TEXT PASSAGE =>
·····

Ralph Ellison’s understanding of the power of the oral tradition and his ability to hear the music in well-wrought arrangements of spoken words informed the vision and mission of Audible from the beginning. Ellison was the teacher and mentor of Audible’s founder. According to Ellison, the way the early American vernacular embraced storytelling around campfires, the braggadocio of our salesmanship, and the sound of our lamenting in the fields became the distinctive voice that defined American novels and our singularly “conscious and conscientious” culture, a culture that created itself “out of whatever it found useful.” Ellison loved the melodies in language and he told stories in a voice that sounded like a coal car coming out of a mine. He loved enormous cigars, jazz, and ideas. In many ways Audible exists to honor his legacy.

Getting a World-Class Education for $200 a Year

I’ve been a subscriber to Audible.com, the world’s largest audio book company, for nearly a decade. Subscribers pay $15 a month, and get a monthly credit, which allows us to download any one of the hundreds of thousands of titles online. If you buy hard cover or even soft cover titles, you know that $15 is a decent deal for a book. 

My favorite educational content on Audible is The Great Courses series. Top professors in a fabulous range of subjects teach an entire course, sometimes lasting from 12 to even 50 half hour lectures. At no extra charge, a pdf with class summaries comes with most of the courses. Via the 100+ audio books I’ve listened to on Audible, I’ve supplemented my education in American History and World Literature, Shakespeare, Philosophy, Mythology, Science, Culture, and more.

·····

SOURCE MATERIAL =>

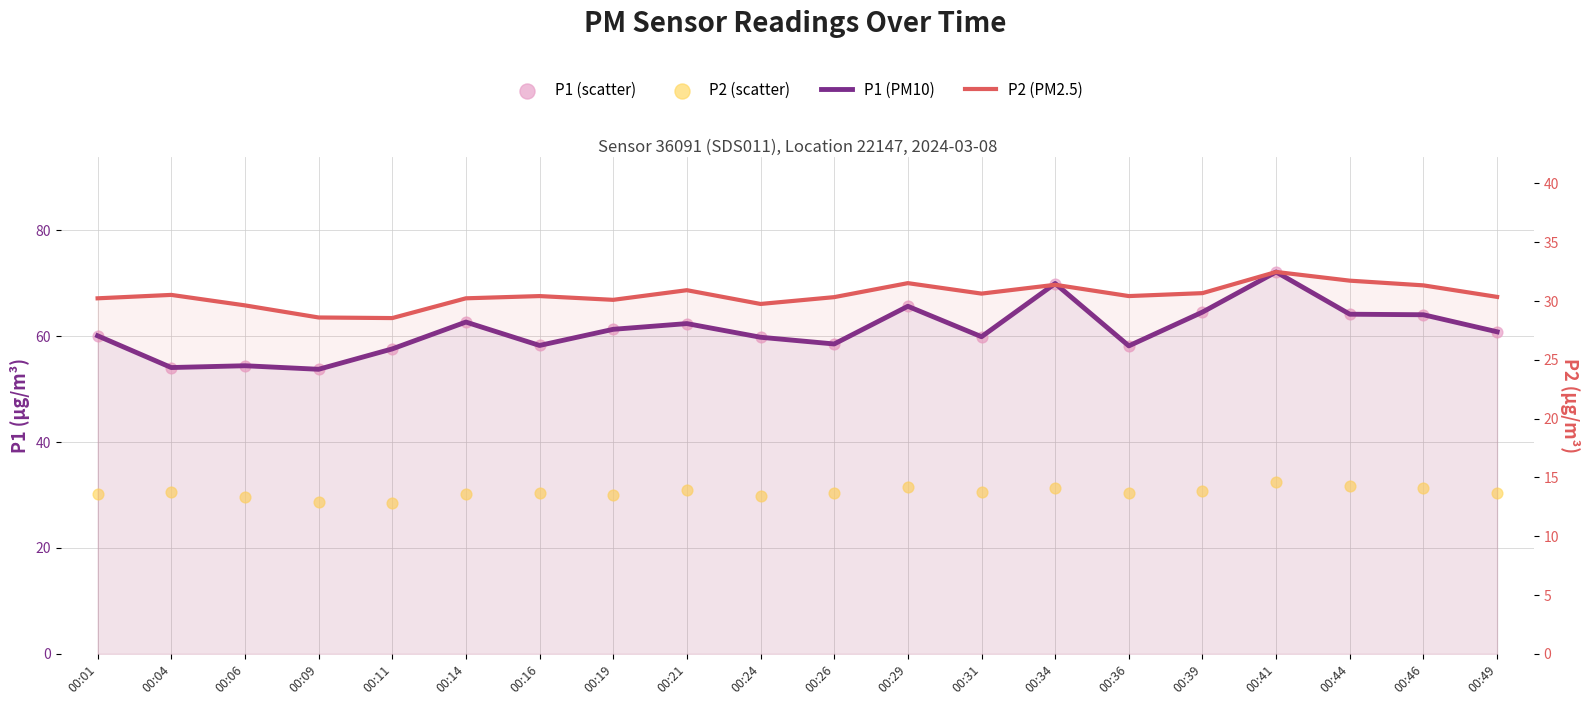

At how many categories does at least one series exceed 38?

20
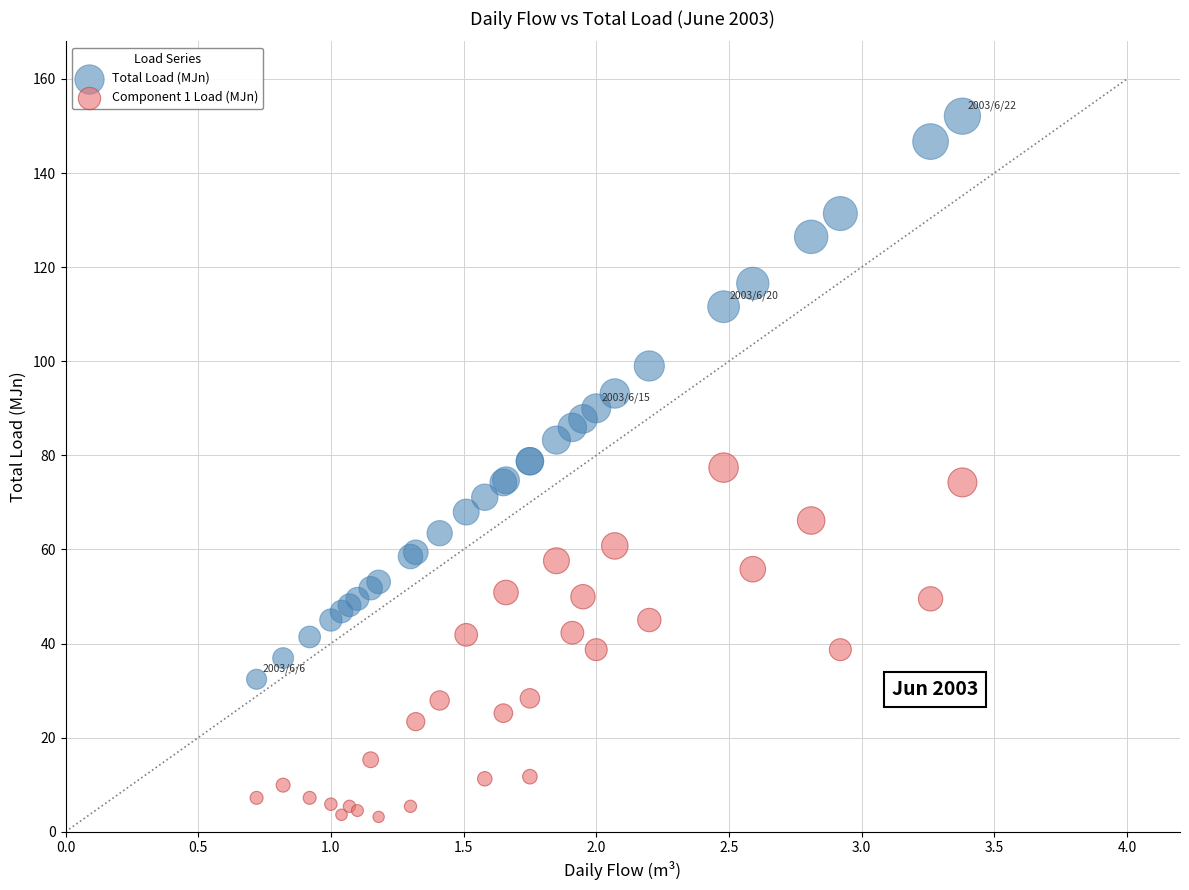

What are all the series names shown in the legend?

Total Load (MJn), Component 1 Load (MJn)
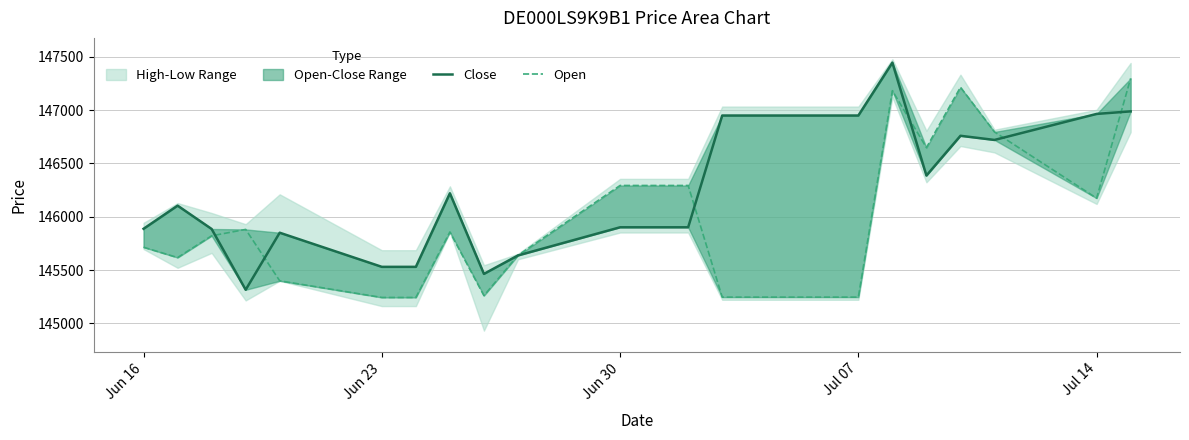

How many categories are shown in the chart?

22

·····

REQUIRED ACTIONS =>
1. In the passage on Audible, what subjects does the writer say their education was supplemented in through listening? List every one.
2. Answer these from the passage on Audible:
(a) What was Ralph Ellison to Audible's founder?
(b) How much do subscribers pay each month?
(c) How many lectures can a course in The Great Courses series run?
3. Extend the passage on Audible with a further paragraph that follows on from its final sentence.
The listing is not needed for any of this.

RESPONSES TO THE EXERCISE =>
1. American History, World Literature, Shakespeare, Philosophy, Mythology, Science, Culture

2.
(a) His teacher and mentor.
(b) $15.
(c) From 12 to as many as 50 half-hour lectures.

3.
What I found most interesting is that after subscribing to Audible for at least a year, they offer you a chance to purchase three monthly credits at an even larger discount, say, $12 per credit rather than $15. So, for about $12 bucks per course you can access university courses that originally cost $100 or more per class onlne!

But even at the $15 level, in one year that’s less than $200. Take a course a month and get a world class education for north of $200 annually. Audible’s business model and execution is tight, which is why Amazon bought them in 2008 for $300 million. But for wise consumers, the potential for lifelong learning by all with ears to hear, and a little skin in the game, is endless.

How’s that for a fine investment in your own education?


There’s still time to enlist in my course, Cultural Intelligence: Transcending Race, Embracing Cosmos, which begins October 14th. Here’s what my colleague and friend Amiel Handelsman had to say:

Greg Thomas has the rare ability to help you see, feel, and act more broadly and with greater wisdom than you imagined possible. The word that comes to mind is “ennobling.” Greg has traveled far intellectually, morally, and emotionally and come back to say, “We can be bigger than this. We are bigger than this.” Personally, I’ve learned from Greg how to “stomp the blues” and why this cultural habit matters for everyone, now more than ever. Sign up, tune in, and you will grow.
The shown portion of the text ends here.